» Activity:
Repeat word for word the line with "M 909,476 L 1171,223" and every line after it until the records below run out.

[Data for analysis Boundary: Start]

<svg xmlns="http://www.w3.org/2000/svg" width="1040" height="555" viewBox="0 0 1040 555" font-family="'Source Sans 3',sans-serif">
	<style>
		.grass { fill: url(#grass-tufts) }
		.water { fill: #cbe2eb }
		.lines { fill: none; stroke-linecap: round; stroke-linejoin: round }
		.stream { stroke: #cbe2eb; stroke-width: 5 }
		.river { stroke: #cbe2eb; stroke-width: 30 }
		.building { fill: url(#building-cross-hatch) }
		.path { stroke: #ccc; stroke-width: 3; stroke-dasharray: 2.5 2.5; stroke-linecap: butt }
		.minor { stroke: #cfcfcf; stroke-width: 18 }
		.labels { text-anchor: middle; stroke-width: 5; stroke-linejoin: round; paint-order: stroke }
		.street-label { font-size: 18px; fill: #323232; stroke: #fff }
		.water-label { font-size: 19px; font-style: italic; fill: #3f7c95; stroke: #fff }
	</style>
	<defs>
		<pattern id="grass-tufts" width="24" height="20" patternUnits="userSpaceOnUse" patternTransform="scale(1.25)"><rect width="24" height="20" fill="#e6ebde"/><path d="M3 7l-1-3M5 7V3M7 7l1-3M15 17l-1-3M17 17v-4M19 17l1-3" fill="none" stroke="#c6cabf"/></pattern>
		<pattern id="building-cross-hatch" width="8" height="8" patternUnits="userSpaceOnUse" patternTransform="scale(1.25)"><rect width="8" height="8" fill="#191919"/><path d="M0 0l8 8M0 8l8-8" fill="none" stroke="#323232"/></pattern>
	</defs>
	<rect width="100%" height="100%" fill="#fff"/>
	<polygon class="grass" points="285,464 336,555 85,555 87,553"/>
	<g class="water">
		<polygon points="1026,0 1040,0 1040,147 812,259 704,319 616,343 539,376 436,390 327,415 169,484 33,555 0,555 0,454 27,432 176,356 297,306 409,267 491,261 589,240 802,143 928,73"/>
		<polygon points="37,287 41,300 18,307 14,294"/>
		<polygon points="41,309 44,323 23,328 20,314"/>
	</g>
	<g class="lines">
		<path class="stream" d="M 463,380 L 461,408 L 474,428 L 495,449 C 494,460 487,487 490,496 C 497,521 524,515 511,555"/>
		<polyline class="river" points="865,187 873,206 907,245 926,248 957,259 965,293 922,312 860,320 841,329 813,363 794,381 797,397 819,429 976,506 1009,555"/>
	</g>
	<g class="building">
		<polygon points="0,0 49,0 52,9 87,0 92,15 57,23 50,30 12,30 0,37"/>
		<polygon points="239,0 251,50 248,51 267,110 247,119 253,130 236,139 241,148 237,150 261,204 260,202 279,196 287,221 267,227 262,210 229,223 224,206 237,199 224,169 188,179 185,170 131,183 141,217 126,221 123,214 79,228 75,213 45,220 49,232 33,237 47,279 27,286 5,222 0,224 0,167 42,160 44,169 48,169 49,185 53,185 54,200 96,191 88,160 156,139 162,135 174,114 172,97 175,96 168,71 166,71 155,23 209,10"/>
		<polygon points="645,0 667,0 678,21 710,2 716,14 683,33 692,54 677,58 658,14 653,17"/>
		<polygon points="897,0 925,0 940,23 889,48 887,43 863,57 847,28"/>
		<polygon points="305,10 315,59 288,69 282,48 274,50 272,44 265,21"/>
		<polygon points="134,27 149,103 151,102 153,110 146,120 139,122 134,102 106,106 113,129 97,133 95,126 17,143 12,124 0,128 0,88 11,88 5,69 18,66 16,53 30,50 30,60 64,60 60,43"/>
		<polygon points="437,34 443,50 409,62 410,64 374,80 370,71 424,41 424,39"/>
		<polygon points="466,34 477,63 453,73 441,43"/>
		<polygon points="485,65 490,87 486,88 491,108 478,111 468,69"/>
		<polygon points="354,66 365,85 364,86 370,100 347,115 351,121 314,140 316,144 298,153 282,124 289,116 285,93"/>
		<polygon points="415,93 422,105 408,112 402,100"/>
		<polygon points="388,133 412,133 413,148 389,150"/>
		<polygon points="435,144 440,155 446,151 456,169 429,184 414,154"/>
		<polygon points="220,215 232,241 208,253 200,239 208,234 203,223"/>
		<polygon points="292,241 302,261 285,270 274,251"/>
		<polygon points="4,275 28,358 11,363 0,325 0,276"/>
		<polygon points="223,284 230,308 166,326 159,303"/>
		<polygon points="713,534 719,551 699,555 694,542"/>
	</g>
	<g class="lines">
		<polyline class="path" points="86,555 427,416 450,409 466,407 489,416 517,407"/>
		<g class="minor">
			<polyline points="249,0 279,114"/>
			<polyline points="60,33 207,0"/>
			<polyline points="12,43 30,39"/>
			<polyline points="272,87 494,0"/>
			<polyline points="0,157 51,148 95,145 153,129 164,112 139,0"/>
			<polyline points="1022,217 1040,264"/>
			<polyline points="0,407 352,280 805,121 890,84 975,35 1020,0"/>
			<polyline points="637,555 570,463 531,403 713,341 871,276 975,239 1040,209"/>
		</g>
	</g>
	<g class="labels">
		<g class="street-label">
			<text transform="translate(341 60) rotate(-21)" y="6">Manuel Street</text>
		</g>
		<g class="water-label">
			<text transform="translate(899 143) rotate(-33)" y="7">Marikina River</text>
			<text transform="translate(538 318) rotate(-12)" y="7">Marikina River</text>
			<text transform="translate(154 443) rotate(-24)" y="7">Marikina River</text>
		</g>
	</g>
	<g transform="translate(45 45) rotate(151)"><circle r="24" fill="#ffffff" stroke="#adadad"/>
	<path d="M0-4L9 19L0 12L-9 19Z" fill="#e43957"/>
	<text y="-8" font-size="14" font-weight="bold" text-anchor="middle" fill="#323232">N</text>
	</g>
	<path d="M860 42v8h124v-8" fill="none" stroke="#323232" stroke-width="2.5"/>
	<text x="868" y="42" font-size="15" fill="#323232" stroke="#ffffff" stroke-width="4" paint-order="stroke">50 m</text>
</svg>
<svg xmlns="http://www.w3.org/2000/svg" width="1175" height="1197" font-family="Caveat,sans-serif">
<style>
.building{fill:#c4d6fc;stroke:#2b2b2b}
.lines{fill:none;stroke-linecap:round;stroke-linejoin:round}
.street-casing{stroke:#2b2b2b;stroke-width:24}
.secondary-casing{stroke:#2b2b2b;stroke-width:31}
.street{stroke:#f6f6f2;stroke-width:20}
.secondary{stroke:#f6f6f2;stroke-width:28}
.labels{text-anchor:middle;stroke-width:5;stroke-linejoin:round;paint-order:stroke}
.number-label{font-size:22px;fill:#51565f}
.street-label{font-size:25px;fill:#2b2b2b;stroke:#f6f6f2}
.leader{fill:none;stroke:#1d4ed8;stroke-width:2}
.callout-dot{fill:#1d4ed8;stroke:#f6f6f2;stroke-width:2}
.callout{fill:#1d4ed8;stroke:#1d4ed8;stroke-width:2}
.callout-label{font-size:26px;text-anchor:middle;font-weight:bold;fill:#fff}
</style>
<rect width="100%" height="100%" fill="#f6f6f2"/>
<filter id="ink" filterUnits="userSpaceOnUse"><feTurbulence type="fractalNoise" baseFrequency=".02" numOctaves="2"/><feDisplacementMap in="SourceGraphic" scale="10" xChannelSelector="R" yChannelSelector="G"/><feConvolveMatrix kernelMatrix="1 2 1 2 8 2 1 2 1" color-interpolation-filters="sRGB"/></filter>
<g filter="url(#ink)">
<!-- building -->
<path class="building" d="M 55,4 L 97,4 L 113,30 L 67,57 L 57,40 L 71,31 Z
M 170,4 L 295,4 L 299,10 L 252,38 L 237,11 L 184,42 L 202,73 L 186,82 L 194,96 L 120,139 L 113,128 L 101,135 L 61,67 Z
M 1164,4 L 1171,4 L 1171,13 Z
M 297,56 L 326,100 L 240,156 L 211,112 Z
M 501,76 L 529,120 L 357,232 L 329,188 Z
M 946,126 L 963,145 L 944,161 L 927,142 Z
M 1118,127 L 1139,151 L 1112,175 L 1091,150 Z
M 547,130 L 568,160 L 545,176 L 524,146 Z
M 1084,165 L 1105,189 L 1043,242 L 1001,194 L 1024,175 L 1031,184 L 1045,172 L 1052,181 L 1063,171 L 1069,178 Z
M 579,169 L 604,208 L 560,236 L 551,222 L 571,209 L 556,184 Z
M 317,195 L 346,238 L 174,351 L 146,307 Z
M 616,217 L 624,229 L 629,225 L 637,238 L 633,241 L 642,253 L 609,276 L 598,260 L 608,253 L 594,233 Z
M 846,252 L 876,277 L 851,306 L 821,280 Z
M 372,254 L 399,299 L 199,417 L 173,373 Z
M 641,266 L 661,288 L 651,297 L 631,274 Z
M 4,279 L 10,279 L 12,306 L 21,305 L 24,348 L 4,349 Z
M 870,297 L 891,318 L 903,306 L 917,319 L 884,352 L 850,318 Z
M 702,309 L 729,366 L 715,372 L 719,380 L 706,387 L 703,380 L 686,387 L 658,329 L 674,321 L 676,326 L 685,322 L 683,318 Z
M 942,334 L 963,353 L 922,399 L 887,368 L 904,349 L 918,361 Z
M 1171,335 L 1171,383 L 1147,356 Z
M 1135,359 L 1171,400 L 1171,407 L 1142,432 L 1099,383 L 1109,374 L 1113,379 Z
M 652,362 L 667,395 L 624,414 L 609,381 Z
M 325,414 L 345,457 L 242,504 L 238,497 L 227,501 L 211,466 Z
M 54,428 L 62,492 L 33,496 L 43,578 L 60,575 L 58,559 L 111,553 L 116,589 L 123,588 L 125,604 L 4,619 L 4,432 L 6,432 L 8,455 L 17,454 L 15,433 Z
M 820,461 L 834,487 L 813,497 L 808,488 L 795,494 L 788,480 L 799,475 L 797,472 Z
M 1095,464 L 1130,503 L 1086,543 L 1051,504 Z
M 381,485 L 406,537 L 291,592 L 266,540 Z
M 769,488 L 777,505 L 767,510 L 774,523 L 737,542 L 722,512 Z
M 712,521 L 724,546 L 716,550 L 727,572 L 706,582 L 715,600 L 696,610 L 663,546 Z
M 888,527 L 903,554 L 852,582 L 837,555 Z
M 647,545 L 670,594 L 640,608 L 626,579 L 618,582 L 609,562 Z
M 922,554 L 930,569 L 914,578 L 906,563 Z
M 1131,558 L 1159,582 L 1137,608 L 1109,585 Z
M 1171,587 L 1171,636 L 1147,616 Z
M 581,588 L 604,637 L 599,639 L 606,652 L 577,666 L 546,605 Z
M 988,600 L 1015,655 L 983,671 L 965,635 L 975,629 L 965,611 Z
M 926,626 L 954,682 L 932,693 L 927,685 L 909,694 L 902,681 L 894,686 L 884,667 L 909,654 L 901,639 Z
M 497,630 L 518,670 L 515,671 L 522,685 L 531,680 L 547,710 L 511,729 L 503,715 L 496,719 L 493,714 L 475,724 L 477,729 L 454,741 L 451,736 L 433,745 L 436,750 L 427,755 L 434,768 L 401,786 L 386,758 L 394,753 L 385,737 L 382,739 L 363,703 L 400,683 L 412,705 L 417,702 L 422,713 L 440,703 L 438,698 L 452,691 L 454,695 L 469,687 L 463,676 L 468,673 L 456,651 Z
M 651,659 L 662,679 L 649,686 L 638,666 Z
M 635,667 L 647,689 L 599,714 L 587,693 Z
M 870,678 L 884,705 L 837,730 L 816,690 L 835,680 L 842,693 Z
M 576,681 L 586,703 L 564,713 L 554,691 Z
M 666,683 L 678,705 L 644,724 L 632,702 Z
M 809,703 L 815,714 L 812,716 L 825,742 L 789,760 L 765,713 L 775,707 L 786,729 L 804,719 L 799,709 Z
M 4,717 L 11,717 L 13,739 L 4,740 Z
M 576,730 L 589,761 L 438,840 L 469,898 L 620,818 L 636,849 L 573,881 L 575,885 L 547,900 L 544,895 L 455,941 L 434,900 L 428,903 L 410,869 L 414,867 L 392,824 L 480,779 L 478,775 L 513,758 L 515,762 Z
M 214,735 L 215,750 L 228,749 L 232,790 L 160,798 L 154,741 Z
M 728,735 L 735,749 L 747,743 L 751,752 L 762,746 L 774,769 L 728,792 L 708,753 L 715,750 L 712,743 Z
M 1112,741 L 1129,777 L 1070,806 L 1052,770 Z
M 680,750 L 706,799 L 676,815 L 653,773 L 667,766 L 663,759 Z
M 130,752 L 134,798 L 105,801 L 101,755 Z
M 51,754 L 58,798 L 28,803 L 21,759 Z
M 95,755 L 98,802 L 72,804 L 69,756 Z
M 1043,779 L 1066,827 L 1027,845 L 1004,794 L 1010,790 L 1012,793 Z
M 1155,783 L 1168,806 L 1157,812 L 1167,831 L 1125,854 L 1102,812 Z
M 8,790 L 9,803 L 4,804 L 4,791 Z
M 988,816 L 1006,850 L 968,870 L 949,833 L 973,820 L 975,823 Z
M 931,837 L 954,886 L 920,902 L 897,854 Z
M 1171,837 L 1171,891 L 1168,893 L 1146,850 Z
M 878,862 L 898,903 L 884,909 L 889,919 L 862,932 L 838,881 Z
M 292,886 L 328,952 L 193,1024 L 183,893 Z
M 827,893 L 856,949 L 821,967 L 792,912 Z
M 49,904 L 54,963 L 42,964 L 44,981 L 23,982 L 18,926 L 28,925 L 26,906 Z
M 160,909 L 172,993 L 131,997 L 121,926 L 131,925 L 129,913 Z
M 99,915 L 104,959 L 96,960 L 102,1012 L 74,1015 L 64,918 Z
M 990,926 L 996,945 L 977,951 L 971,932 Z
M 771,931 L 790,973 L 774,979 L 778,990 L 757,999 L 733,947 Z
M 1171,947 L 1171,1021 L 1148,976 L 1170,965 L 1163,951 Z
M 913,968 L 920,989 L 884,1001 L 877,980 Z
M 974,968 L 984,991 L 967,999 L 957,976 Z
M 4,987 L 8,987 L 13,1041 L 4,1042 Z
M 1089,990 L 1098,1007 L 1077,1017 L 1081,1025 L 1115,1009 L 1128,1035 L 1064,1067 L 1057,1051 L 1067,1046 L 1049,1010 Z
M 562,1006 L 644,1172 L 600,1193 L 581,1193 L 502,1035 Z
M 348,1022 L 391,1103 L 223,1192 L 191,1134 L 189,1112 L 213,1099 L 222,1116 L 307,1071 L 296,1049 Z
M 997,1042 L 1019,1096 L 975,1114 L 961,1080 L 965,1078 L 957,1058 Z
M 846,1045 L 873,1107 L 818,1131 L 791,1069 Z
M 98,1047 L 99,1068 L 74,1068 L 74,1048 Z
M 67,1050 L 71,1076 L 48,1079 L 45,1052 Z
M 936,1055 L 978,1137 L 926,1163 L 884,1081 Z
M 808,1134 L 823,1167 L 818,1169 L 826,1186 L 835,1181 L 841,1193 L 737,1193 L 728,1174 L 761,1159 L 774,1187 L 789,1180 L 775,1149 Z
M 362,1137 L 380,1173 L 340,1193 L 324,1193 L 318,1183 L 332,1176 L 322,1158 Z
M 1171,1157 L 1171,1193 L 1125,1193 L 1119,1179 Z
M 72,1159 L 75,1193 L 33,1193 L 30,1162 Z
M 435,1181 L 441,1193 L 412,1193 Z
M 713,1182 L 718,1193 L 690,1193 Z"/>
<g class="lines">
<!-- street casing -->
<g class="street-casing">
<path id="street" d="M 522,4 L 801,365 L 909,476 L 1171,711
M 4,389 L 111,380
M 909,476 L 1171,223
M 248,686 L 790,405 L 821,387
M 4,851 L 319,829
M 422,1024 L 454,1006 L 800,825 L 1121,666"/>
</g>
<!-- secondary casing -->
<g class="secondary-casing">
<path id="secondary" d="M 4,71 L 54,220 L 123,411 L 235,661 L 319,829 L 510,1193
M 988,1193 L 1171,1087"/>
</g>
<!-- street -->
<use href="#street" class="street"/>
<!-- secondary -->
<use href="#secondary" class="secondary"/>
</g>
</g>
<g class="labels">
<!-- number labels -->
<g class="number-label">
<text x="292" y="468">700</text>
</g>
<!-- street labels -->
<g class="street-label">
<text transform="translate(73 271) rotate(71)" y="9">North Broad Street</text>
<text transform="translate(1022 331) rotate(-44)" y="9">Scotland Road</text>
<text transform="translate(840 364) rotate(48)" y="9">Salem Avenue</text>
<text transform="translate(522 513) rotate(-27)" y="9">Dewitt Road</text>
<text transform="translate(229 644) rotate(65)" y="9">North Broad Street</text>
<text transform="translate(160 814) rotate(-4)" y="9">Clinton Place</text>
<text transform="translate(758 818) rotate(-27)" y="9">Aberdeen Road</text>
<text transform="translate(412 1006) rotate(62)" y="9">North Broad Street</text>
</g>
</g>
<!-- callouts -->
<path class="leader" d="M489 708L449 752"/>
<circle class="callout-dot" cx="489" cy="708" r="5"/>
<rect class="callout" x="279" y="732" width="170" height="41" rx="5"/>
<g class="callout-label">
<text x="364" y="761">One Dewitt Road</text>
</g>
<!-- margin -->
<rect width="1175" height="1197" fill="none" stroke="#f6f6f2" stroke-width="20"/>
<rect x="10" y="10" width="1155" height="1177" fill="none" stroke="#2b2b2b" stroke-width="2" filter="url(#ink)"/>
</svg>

[Data for analysis Boundary: End]

» Solution:
M 909,476 L 1171,223
M 248,686 L 790,405 L 821,387
M 4,851 L 319,829
M 422,1024 L 454,1006 L 800,825 L 1121,666"/>
</g>
<!-- secondary casing -->
<g class="secondary-casing">
<path id="secondary" d="M 4,71 L 54,220 L 123,411 L 235,661 L 319,829 L 510,1193
M 988,1193 L 1171,1087"/>
</g>
<!-- street -->
<use href="#street" class="street"/>
<!-- secondary -->
<use href="#secondary" class="secondary"/>
</g>
</g>
<g class="labels">
<!-- number labels -->
<g class="number-label">
<text x="292" y="468">700</text>
</g>
<!-- street labels -->
<g class="street-label">
<text transform="translate(73 271) rotate(71)" y="9">North Broad Street</text>
<text transform="translate(1022 331) rotate(-44)" y="9">Scotland Road</text>
<text transform="translate(840 364) rotate(48)" y="9">Salem Avenue</text>
<text transform="translate(522 513) rotate(-27)" y="9">Dewitt Road</text>
<text transform="translate(229 644) rotate(65)" y="9">North Broad Street</text>
<text transform="translate(160 814) rotate(-4)" y="9">Clinton Place</text>
<text transform="translate(758 818) rotate(-27)" y="9">Aberdeen Road</text>
<text transform="translate(412 1006) rotate(62)" y="9">North Broad Street</text>
</g>
</g>
<!-- callouts -->
<path class="leader" d="M489 708L449 752"/>
<circle class="callout-dot" cx="489" cy="708" r="5"/>
<rect class="callout" x="279" y="732" width="170" height="41" rx="5"/>
<g class="callout-label">
<text x="364" y="761">One Dewitt Road</text>
</g>
<!-- margin -->
<rect width="1175" height="1197" fill="none" stroke="#f6f6f2" stroke-width="20"/>
<rect x="10" y="10" width="1155" height="1177" fill="none" stroke="#2b2b2b" stroke-width="2" filter="url(#ink)"/>
</svg>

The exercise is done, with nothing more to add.